Volgens Obama en zijn regering was het geven van steun aan de „gematigde oppositie” het beste. Obama zei „de impuls om iets te willen doen” in Syrië te begrijpen, maar hij moest rekening houden met wat houdbaar en realistisch was. Een „goedkope interventie” zat er niet in. „Tenzij we er vol in zouden gaan en bereid waren om heel Syrië over te nemen, zouden we problemen hebben gekregen.” Voor zo’n operatie zou een groot aantal grondtroepen nodig zijn geweest, terwijl daar geen internationaal mandaat voor was.
In 2013 leek er even sprake van dat Obama het Syrische regime ging bombarderen.
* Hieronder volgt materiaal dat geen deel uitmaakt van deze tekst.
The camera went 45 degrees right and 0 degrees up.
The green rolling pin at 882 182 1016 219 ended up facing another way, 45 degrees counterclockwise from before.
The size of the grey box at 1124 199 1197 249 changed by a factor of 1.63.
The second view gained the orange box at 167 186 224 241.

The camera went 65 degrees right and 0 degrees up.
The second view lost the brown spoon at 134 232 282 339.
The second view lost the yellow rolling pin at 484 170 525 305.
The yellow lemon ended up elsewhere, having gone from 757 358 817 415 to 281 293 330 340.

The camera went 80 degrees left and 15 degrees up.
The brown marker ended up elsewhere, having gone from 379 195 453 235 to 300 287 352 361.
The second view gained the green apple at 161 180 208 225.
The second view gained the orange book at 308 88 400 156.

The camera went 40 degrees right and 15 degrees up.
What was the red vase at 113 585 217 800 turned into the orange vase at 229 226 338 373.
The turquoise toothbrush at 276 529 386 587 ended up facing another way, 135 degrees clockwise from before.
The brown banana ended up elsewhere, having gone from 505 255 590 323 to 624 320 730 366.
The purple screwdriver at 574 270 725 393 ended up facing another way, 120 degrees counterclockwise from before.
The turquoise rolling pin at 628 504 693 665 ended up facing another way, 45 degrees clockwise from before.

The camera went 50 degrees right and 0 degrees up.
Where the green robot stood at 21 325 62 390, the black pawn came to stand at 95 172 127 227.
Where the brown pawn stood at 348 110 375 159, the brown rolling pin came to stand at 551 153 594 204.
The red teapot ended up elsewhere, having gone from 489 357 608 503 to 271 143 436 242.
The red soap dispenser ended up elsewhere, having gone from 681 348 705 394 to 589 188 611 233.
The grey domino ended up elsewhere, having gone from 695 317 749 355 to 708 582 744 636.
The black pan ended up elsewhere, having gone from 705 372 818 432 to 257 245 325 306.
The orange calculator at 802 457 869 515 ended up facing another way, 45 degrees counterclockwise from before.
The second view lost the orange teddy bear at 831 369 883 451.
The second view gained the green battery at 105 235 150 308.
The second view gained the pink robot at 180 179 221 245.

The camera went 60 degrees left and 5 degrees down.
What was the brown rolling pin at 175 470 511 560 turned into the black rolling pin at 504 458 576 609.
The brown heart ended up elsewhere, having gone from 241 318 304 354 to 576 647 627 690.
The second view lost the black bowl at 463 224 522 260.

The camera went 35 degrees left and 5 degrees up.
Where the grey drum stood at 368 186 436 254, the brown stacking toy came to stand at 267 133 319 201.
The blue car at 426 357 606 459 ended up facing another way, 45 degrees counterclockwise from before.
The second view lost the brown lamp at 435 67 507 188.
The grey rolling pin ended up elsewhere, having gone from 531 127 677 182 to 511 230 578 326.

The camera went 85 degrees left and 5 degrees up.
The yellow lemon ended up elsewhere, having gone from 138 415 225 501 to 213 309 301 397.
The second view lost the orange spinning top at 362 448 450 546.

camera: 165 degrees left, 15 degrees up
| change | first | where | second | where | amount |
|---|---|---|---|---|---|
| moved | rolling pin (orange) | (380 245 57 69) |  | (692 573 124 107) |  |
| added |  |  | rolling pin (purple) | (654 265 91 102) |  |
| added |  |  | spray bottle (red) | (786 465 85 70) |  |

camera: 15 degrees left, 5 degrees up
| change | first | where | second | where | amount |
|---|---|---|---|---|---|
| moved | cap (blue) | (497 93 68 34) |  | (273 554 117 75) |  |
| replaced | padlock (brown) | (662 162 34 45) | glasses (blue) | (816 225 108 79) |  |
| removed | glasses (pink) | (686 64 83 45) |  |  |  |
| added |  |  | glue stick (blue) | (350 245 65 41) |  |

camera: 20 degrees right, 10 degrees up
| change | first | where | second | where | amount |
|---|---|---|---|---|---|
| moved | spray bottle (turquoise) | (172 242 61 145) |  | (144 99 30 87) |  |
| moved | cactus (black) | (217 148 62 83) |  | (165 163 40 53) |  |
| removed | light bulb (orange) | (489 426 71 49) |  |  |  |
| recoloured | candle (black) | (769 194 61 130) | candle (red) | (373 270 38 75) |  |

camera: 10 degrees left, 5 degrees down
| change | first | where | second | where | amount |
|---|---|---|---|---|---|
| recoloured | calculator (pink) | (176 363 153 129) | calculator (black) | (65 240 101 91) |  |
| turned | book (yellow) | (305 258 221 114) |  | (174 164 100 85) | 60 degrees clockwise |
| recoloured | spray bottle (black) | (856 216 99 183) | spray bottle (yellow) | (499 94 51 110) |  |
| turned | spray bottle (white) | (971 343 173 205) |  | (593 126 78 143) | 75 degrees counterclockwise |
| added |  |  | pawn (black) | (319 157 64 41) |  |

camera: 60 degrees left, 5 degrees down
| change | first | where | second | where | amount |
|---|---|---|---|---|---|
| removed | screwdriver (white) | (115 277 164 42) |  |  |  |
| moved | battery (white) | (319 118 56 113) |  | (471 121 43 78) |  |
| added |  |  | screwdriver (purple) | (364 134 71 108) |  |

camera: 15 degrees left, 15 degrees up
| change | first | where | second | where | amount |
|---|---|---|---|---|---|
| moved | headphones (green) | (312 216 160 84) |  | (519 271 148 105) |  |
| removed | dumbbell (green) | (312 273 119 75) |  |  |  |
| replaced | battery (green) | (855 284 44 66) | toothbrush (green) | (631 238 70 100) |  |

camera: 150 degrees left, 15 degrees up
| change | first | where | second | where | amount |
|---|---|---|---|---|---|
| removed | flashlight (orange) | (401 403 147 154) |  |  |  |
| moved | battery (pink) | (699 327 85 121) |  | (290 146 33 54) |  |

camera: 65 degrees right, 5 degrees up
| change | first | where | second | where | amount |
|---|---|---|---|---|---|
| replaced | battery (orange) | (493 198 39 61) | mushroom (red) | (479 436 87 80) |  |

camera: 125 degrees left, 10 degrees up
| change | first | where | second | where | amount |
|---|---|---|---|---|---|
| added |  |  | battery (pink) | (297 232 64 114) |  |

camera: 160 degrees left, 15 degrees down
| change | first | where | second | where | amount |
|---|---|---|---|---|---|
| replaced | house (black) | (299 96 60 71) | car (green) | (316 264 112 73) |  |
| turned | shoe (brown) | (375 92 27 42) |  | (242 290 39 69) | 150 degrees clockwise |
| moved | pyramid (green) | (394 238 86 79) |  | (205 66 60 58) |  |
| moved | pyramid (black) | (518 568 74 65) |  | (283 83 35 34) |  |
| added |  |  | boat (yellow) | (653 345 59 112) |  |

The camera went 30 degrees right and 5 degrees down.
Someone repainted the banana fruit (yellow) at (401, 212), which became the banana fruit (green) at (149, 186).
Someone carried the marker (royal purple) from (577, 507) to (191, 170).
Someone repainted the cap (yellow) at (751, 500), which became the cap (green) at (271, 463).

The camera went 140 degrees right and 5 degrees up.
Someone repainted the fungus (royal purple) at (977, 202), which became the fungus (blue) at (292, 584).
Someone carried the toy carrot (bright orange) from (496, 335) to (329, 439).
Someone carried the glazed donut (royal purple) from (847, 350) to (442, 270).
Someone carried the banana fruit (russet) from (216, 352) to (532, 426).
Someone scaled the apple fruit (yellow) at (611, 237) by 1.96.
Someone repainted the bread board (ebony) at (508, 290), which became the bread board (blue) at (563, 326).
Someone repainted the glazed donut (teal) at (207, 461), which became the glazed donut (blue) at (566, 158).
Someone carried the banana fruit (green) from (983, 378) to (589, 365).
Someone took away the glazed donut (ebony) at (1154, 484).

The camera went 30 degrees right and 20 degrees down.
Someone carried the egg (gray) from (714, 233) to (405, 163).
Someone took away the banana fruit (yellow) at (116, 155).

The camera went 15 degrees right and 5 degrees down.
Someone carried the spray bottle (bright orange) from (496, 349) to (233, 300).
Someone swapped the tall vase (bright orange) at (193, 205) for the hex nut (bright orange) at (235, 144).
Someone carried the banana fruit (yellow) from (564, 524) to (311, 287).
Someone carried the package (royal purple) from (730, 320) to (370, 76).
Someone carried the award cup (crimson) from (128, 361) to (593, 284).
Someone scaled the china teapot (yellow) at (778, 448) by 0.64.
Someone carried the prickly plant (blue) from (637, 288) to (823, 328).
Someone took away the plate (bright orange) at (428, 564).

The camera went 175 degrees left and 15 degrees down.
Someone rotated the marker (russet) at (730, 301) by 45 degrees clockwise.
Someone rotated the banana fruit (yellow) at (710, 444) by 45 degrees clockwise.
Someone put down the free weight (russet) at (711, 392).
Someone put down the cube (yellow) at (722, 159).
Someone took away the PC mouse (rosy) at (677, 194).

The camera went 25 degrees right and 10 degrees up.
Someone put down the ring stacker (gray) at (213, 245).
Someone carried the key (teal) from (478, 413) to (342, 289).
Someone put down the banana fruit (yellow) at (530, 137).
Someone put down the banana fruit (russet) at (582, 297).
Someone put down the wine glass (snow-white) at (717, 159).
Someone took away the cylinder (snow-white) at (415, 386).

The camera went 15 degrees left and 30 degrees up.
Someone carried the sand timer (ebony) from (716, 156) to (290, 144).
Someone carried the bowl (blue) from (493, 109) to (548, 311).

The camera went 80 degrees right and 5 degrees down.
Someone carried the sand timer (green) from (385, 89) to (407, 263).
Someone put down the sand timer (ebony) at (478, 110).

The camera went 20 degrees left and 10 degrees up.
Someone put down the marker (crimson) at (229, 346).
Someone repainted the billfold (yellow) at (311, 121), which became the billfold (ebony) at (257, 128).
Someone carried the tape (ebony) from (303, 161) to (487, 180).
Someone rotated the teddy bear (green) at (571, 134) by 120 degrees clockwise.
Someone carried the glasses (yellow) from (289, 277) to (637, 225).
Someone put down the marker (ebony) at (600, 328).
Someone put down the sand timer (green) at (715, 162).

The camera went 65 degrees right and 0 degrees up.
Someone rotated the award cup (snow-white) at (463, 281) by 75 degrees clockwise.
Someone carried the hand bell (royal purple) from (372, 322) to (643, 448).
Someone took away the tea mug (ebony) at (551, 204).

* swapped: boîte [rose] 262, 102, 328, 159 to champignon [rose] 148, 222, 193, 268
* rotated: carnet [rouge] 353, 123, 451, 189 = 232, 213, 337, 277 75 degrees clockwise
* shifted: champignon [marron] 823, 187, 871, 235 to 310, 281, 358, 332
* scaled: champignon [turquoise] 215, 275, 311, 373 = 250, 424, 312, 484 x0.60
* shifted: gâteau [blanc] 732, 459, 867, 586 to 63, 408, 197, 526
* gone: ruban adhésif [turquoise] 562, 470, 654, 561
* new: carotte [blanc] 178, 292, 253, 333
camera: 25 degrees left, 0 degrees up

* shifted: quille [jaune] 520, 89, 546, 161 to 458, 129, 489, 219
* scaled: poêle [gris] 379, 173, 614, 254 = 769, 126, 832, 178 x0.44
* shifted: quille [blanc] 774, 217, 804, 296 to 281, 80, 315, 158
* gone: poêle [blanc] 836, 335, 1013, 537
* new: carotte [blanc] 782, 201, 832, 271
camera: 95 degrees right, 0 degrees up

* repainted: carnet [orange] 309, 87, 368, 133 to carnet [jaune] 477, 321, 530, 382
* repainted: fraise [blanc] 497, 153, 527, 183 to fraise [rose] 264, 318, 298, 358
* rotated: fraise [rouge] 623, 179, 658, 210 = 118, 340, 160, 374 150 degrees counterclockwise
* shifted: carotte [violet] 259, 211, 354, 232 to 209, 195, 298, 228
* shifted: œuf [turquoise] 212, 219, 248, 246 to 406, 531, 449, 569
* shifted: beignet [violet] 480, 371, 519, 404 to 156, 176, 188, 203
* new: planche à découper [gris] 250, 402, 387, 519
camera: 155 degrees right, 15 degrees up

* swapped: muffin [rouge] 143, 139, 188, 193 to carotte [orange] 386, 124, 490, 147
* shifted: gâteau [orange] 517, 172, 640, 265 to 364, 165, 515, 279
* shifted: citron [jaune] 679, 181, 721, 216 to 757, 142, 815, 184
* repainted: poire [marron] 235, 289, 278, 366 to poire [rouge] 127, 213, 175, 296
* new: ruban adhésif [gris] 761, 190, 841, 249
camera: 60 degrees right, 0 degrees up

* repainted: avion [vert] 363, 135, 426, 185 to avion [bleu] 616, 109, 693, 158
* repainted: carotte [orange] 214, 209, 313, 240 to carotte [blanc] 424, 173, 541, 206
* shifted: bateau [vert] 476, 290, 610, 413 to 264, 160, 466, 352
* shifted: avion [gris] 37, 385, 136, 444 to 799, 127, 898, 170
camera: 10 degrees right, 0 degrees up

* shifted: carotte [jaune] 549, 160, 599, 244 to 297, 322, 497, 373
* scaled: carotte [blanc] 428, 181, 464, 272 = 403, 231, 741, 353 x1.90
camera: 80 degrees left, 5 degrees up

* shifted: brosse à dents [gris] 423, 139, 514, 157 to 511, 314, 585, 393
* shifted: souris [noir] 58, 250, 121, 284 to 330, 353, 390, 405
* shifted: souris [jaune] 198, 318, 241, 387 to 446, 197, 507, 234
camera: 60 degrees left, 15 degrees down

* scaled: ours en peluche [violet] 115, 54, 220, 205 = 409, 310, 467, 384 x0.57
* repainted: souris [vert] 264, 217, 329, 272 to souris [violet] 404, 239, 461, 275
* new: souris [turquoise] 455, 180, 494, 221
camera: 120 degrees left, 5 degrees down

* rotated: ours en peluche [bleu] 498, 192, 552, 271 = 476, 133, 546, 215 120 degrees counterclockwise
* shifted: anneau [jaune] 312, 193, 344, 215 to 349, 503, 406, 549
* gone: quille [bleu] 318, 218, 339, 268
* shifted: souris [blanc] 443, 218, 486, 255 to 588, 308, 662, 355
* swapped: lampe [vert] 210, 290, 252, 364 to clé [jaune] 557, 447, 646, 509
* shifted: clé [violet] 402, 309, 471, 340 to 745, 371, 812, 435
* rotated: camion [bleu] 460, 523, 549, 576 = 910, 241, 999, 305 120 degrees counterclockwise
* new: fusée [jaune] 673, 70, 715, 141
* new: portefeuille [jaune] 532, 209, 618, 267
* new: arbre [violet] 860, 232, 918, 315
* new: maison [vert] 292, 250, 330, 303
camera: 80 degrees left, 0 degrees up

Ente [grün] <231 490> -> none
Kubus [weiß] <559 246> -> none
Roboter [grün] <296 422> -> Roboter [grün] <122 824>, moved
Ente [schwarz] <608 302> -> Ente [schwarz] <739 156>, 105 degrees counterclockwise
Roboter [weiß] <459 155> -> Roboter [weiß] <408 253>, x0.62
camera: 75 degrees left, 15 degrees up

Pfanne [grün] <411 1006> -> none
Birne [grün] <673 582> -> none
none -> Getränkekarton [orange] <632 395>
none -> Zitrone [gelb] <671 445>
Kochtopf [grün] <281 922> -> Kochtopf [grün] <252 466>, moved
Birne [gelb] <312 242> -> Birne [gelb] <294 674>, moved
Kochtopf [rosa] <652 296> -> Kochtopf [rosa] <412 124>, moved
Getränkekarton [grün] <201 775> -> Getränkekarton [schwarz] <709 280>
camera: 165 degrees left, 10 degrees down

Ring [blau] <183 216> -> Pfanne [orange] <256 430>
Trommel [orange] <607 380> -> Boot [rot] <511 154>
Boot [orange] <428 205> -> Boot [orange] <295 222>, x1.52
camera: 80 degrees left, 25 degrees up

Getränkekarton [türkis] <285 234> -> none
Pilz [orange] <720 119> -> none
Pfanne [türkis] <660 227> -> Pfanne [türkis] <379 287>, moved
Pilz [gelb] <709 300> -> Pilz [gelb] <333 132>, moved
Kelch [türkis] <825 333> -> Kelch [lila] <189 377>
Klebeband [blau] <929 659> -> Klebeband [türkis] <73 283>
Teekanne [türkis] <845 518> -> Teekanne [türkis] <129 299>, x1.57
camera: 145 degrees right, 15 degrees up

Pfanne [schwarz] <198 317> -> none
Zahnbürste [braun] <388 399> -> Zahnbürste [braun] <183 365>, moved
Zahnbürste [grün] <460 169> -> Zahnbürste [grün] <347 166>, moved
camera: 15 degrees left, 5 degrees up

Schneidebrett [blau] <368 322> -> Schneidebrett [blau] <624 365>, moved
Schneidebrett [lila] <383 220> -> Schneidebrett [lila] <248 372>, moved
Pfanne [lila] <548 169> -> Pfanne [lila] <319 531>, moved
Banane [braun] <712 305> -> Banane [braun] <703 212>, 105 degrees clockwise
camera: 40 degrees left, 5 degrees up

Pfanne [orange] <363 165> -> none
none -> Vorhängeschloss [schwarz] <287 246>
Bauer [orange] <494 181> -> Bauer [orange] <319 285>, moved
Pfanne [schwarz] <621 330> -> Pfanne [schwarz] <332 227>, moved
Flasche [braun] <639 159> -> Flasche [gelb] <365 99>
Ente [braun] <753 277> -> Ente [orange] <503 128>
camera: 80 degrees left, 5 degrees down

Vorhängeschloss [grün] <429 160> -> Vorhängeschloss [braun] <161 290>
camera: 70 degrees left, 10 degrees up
Hij wilde het Congres om toestemming vragen voor militaire acties. Toen het ernaar uitzag dat hij die niet zou krijgen, liet hij het plan varen. Uiteindelijk pakten de VS wel de strijd tegen IS op door de extremistische groep vanuit de lucht aan te vallen. Maar op het verloop van de verdere strijd tussen het Syrische leger en zijn bondgenoten tegen diverse een wirwar van jihadisten en min of meer gematigde rebellen was de Amerikaanse invloed klein.
Amerika kon weinig meer dan toekijken terwijl gruwelijkheden als het bloedige beleg van Aleppo zich voltrokken en Rusland zich wél actief in de strijd mengde aan de kant van bondgenoot Assad. Over de verschrikkingen in Aleppo sprak Obama vrijdag opnieuw zijn afschuw uit. Volgens hem hebben het Syrische regime en Rusland „bloed aan hun handen”.